Speaking as a member of the crack back-tagging cabal team, as well as the back-cracking tag team, I think patience is in order, and soon enough all your dead shall be "brought out". As Jessamyn has mentioned previously, after tagging is complete there will a brief round of standardization where all the poorly worded tags will be forced to convert to the new way of thinking, or put up against the wall, if you know what I mean. Think of it this way: the revolution is in progress, it is not being televised, and the final stage is killing all our enemies who seek to hide their precious knowledge behind poorly-tagged posts.

posted by blue_beetle at 9:31 AM on August 26, 2007

cortex, maybe make the obit list a wiki. This way everyone who's Not Cortex can improve on the it.
posted by goodnewsfortheinsane at 10:37 AM on August 26, 2007

Yeah, might work. Every time I get to thinking about a project like this, I kind of get the feeling that I should really nail down the other twenty or so mefi research projects—with detailed, specific goals for each, and an outline of how to go about one or the other systematically enough that people don't end up duplicating a lot of ad hoc, piecemeal work—and then put 'em all in one place, and get some folks together to just Have At It.
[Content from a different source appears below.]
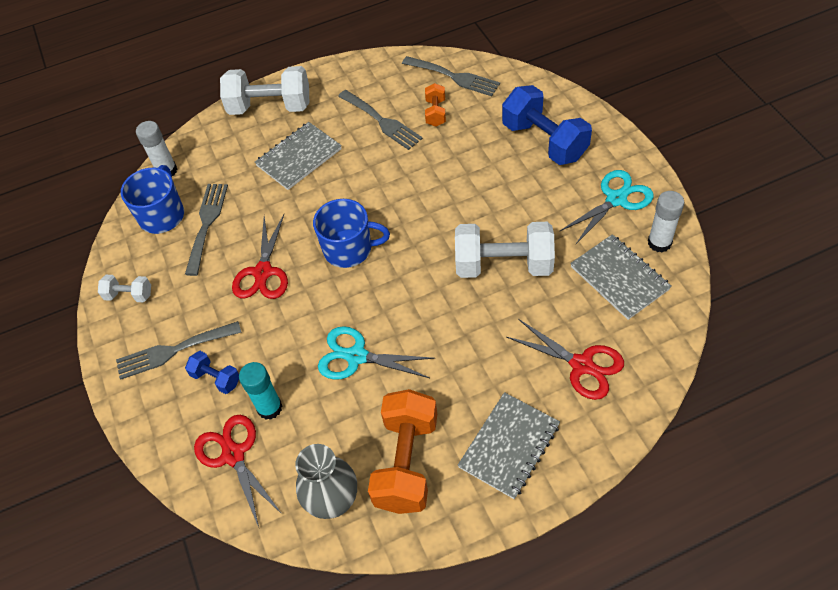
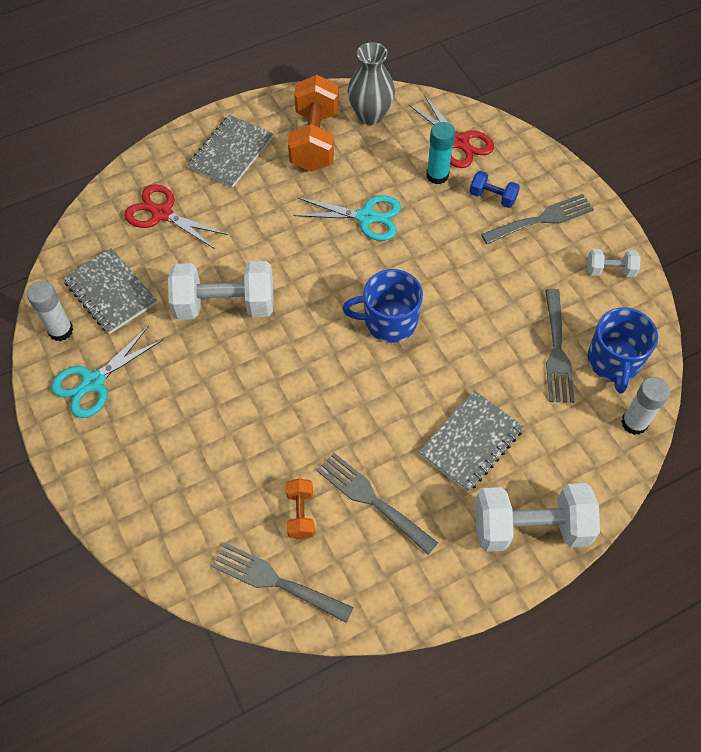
camera: 170 degrees right, 5 degrees up
(263, 272) = (476, 295): red scissors -> none
(544, 141) = (163, 465): blue dumbbell -> none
A wiki for this would work pretty well, I suppose—import that index and let people update one or another entry at a time with genre/count/notes—though I'm not sure how wiki software would deal with concurrent work, and whether that'd be adding more headache than necessary for the intrepid research assistant.

An alternative would be to hack together a little form, something in the spirit of the existing backtaggers interface, that'd serve up a random handful of threads on demand and let someone just do that little piece by reading and filling in existing fields. A little more work to set it up, but more straightforward for the researcher and with a lower learning curve to get started. I know wikis aren't rocket science, but if I was going to try to harness some wonky good will I'd want to have people spend their energy on the work and not on formatting conventions and markup code.